Individual Submission Summary
Share...

Direct link:

Perception of Social Norms and Political Advocacy: Evidence from Rural Tanzania

Thu, September 5, 4:00 to 5:30pm, Marriott Philadelphia Downtown, 414

Abstract

I investigate how information about the true norm of early marriage within a community increases the likelihood of villagers to speak-up for the abolition of the practice, and I use this specific case to build a generalized argument about how the (mis)perception of social norms affects political behavior in the rural Global South.
First, I document widespread misperceptions: even within such small, compact, and isolated communities where early marriage is widespread, while most people believe that others believe that early marriage is acceptable (i.e., perception of norm is conservative), the average rates of opposition to early marriage are extremely high (i.e., the norm is progressive).

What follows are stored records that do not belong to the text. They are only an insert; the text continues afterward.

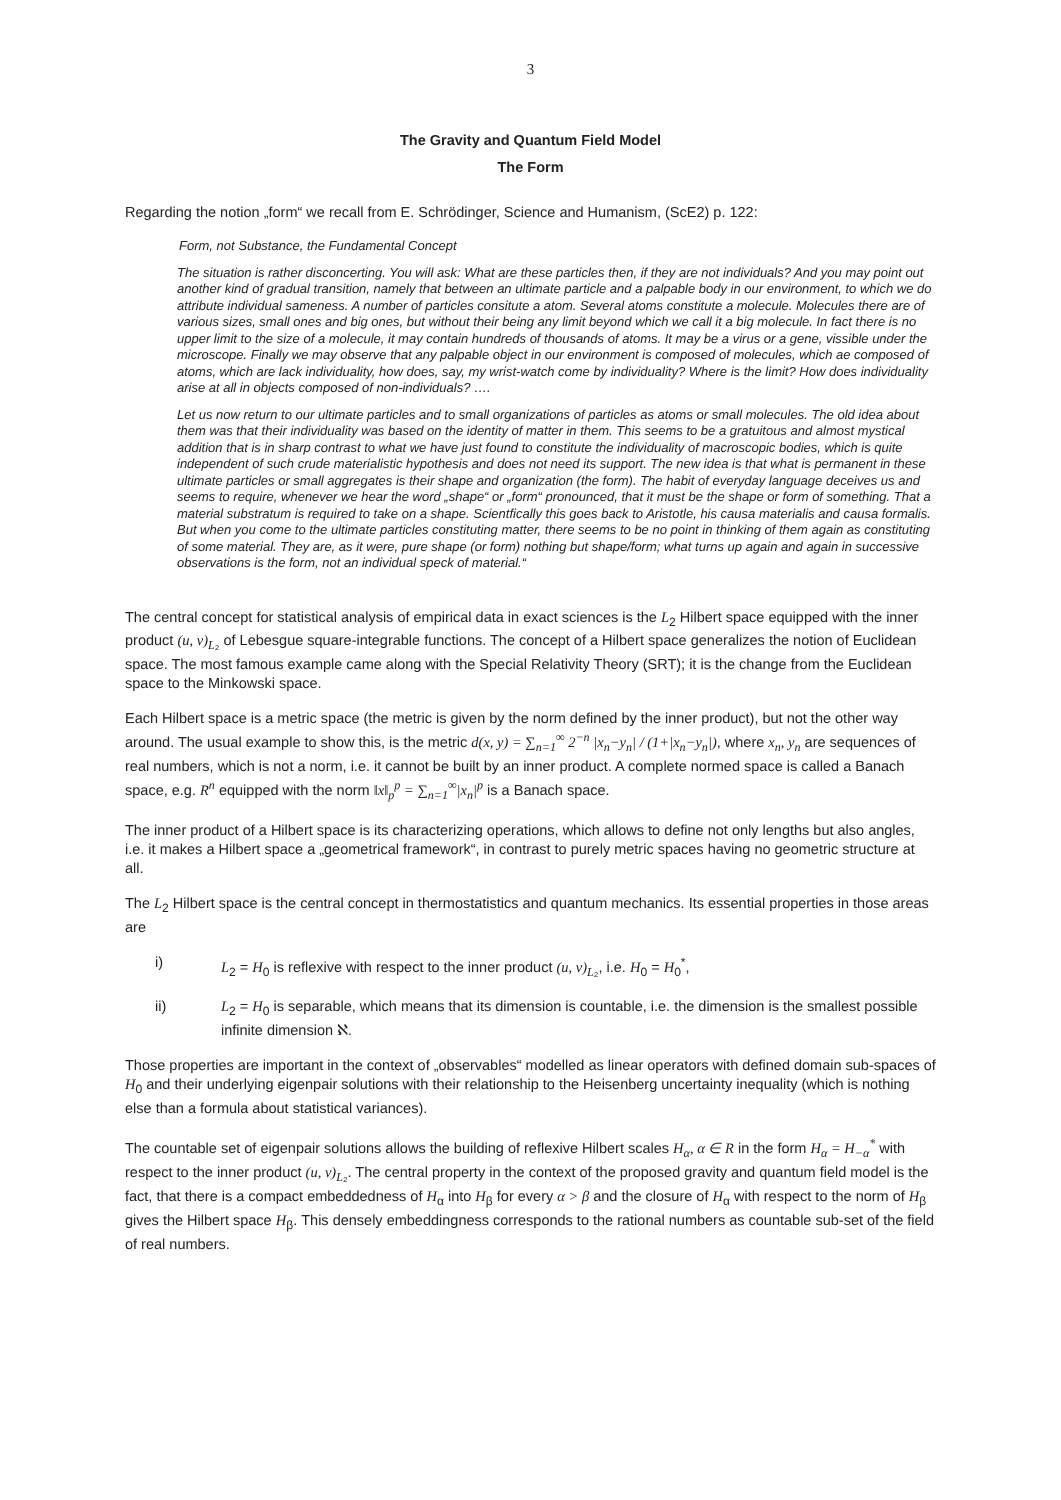3
The Gravity and Quantum Field Model
The Form
Regarding the notion „form“ we recall from E. Schrödinger, Science and Humanism, (ScE2) p. 122:
Form, not Substance, the Fundamental Concept
The situation is rather disconcerting. You will ask: What are these particles then, if they are not individuals? And you may point out another kind of gradual transition, namely that between an ultimate particle and a palpable body in our environment, to which we do attribute individual sameness. A number of particles consitute a atom. Several atoms constitute a molecule. Molecules there are of various sizes, small ones and big ones, but without their being any limit beyond which we call it a big molecule. In fact there is no upper limit to the size of a molecule, it may contain hundreds of thousands of atoms. It may be a virus or a gene, vissible under the microscope. Finally we may observe that any palpable object in our environment is composed of molecules, which ae composed of atoms, which are lack individuality, how does, say, my wrist-watch come by individuality? Where is the limit? How does individuality arise at all in objects composed of non-individuals? ….
Let us now return to our ultimate particles and to small organizations of particles as atoms or small molecules. The old idea about them was that their individuality was based on the identity of matter in them. This seems to be a gratuitous and almost mystical addition that is in sharp contrast to what we have just found to constitute the individuality of macroscopic bodies, which is quite independent of such crude materialistic hypothesis and does not need its support. The new idea is that what is permanent in these ultimate particles or small aggregates is their shape and organization (the form). The habit of everyday language deceives us and seems to require, whenever we hear the word „shape“ or „form“ pronounced, that it must be the shape or form of something. That a material substratum is required to take on a shape. Scientfically this goes back to Aristotle, his causa materialis and causa formalis. But when you come to the ultimate particles constituting matter, there seems to be no point in thinking of them again as constituting of some material. They are, as it were, pure shape (or form) nothing but shape/form; what turns up again and again in successive observations is the form, not an individual speck of material.“
The central concept for statistical analysis of empirical data in exact sciences is the L<sub>2</sub> Hilbert space equipped with the inner product (u, v)<sub>L₂</sub> of Lebesgue square-integrable functions. The concept of a Hilbert space generalizes the notion of Euclidean space. The most famous example came along with the Special Relativity Theory (SRT); it is the change from the Euclidean space to the Minkowski space.
Each Hilbert space is a metric space (the metric is given by the norm defined by the inner product), but not the other way around. The usual example to show this, is the metric d(x, y) = ∑<sub>n=1</sub><sup>∞</sup> 2<sup>−n</sup> |x<sub>n</sub>−y<sub>n</sub>| / (1+|x<sub>n</sub>−y<sub>n</sub>|), where x<sub>n</sub>, y<sub>n</sub> are sequences of real numbers, which is not a norm, i.e. it cannot be built by an inner product. A complete normed space is called a Banach space, e.g. R<sup>n</sup> equipped with the norm ‖x‖<sub>p</sub><sup>p</sup> = ∑<sub>n=1</sub><sup>∞</sup>|x<sub>n</sub>|<sup>p</sup> is a Banach space.
The inner product of a Hilbert space is its characterizing operations, which allows to define not only lengths but also angles, i.e. it makes a Hilbert space a „geometrical framework“, in contrast to purely metric spaces having no geometric structure at all.
The L<sub>2</sub> Hilbert space is the central concept in thermostatistics and quantum mechanics. Its essential properties in those areas are
i) L<sub>2</sub> = H<sub>0</sub> is reflexive with respect to the inner product (u, v)<sub>L₂</sub>, i.e. H<sub>0</sub> = H<sub>0</sub><sup>*</sup>,
ii) L<sub>2</sub> = H<sub>0</sub> is separable, which means that its dimension is countable, i.e. the dimension is the smallest possible infinite dimension ℵ.
Those properties are important in the context of „observables“ modelled as linear operators with defined domain sub-spaces of H<sub>0</sub> and their underlying eigenpair solutions with their relationship to the Heisenberg uncertainty inequality (which is nothing else than a formula about statistical variances).
The countable set of eigenpair solutions allows the building of reflexive Hilbert scales H<sub>α</sub>, α ∈ R in the form H<sub>α</sub> = H<sub>−α</sub><sup>*</sup> with respect to the inner product (u, v)<sub>L₂</sub>. The central property in the context of the proposed gravity and quantum field model is the fact, that there is a compact embeddedness of H<sub>α</sub> into H<sub>β</sub> for every α > β and the closure of H<sub>α</sub> with respect to the norm of H<sub>β</sub> gives the Hilbert space H<sub>β</sub>. This densely embeddingness corresponds to the rational numbers as countable sub-set of the field of real numbers.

This same patter is also observable for norms related to safety, participation to justice, as well as environmental protection.
Then, I formalize the relationship between norms' perceptions and advocacy in an individual decision-making framework.
I show through a field-based survey experiment that receiving private information about the true rates of rejection of early marriage makes individuals more likely to speak up against the practice in a recorded message to be shared with the local politician or the local radio. Then, I use the generalized method of moments to estimate a parametric version of the model with my experimental data in order to (1) parse out why this information works, and differentiate between a theory of social learning and one of reputational concerns, and (2) simulate counterfactuals of what advocacy could look like across a range of social issues should norms’ perceptions be corrected.